Go through the data and copy each line where the word "functional" shows up.

Start of Data listing

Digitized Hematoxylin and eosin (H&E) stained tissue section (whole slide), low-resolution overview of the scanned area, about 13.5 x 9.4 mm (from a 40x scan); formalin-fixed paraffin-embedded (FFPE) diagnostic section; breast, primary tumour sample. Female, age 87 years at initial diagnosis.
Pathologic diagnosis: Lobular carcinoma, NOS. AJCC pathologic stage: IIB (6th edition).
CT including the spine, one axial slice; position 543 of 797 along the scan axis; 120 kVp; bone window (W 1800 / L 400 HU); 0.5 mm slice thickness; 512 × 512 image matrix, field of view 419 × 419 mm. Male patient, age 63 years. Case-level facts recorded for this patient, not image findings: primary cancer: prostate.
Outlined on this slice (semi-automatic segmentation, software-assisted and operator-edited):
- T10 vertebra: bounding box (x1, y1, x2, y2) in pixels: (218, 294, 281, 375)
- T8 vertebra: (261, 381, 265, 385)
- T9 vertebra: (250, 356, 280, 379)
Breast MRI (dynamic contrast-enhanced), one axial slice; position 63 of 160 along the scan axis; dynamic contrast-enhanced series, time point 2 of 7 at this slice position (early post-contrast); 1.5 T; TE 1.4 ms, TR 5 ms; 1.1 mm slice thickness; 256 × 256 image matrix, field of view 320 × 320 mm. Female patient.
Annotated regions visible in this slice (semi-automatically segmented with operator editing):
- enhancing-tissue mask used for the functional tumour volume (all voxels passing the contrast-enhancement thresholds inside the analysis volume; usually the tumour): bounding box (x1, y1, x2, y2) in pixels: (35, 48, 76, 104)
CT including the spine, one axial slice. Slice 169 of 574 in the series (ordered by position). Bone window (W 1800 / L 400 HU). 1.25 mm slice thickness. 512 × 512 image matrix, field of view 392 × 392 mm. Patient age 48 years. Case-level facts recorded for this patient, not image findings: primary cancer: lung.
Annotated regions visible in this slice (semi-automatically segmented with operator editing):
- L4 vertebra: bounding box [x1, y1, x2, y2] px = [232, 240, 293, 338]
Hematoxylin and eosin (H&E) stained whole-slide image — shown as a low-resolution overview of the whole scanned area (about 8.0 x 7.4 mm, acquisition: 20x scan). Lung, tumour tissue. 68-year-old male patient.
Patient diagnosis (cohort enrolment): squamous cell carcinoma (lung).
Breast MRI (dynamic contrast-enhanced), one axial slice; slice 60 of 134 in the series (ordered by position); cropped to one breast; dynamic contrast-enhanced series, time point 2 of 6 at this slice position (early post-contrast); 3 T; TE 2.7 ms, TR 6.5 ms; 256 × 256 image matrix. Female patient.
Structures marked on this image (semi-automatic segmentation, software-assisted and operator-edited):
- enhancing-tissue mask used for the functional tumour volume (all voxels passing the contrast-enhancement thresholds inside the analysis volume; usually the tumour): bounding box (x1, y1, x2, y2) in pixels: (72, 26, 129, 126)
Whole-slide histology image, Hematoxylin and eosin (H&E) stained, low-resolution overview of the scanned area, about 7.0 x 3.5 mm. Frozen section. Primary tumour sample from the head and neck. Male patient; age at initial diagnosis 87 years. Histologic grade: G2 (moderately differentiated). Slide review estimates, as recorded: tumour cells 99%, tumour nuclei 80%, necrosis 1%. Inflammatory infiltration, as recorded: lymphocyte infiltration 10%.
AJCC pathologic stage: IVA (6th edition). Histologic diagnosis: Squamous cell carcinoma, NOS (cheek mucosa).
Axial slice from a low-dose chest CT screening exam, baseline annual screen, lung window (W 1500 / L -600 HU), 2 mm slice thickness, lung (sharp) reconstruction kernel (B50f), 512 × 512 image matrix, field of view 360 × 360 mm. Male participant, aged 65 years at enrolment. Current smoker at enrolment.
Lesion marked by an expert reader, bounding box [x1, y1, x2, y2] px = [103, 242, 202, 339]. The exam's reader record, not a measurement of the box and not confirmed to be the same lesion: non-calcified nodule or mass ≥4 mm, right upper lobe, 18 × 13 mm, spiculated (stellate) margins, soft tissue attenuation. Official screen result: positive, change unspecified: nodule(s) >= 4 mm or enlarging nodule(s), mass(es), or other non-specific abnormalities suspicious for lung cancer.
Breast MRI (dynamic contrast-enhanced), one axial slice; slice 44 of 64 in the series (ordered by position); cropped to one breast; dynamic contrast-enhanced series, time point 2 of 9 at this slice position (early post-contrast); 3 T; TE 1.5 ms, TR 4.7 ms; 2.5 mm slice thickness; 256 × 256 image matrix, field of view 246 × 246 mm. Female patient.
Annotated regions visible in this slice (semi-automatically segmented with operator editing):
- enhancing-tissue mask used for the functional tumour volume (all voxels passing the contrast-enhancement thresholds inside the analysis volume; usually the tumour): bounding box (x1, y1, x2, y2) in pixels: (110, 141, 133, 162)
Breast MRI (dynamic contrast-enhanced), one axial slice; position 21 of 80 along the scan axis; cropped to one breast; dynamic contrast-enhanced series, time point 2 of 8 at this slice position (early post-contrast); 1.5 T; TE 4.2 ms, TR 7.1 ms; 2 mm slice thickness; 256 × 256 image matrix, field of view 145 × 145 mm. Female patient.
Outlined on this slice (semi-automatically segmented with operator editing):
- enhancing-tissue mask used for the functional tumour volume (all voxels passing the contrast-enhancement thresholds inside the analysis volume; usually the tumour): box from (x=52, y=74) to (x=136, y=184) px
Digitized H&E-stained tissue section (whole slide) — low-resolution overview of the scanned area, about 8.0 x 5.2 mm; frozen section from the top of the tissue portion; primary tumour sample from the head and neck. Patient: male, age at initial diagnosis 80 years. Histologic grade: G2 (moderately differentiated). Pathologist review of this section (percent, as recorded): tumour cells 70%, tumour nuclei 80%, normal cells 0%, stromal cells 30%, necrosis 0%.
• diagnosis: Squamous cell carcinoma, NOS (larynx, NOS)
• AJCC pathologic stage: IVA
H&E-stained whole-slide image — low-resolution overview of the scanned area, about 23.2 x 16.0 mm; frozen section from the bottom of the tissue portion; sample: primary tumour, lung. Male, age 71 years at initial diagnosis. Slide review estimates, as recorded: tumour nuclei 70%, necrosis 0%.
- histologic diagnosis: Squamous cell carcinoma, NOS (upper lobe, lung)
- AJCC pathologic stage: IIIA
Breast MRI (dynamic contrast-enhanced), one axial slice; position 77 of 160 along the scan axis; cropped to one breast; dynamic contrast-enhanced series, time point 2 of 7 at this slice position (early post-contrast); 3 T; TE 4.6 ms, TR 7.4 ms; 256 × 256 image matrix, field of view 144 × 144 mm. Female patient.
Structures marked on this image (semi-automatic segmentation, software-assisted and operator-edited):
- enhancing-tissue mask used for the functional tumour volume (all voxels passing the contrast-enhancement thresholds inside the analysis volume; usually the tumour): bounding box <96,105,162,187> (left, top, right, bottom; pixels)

End of Data listing

**Reply to the exercise**
- enhancing-tissue mask used for the functional tumour volume (all voxels passing the contrast-enhancement thresholds inside the analysis volume; usually the tumour): bounding box (x1, y1, x2, y2) in pixels: (35, 48, 76, 104)
- enhancing-tissue mask used for the functional tumour volume (all voxels passing the contrast-enhancement thresholds inside the analysis volume; usually the tumour): bounding box (x1, y1, x2, y2) in pixels: (72, 26, 129, 126)
- enhancing-tissue mask used for the functional tumour volume (all voxels passing the contrast-enhancement thresholds inside the analysis volume; usually the tumour): bounding box (x1, y1, x2, y2) in pixels: (110, 141, 133, 162)
- enhancing-tissue mask used for the functional tumour volume (all voxels passing the contrast-enhancement thresholds inside the analysis volume; usually the tumour): box from (x=52, y=74) to (x=136, y=184) px
- enhancing-tissue mask used for the functional tumour volume (all voxels passing the contrast-enhancement thresholds inside the analysis volume; usually the tumour): bounding box <96,105,162,187> (left, top, right, bottom; pixels)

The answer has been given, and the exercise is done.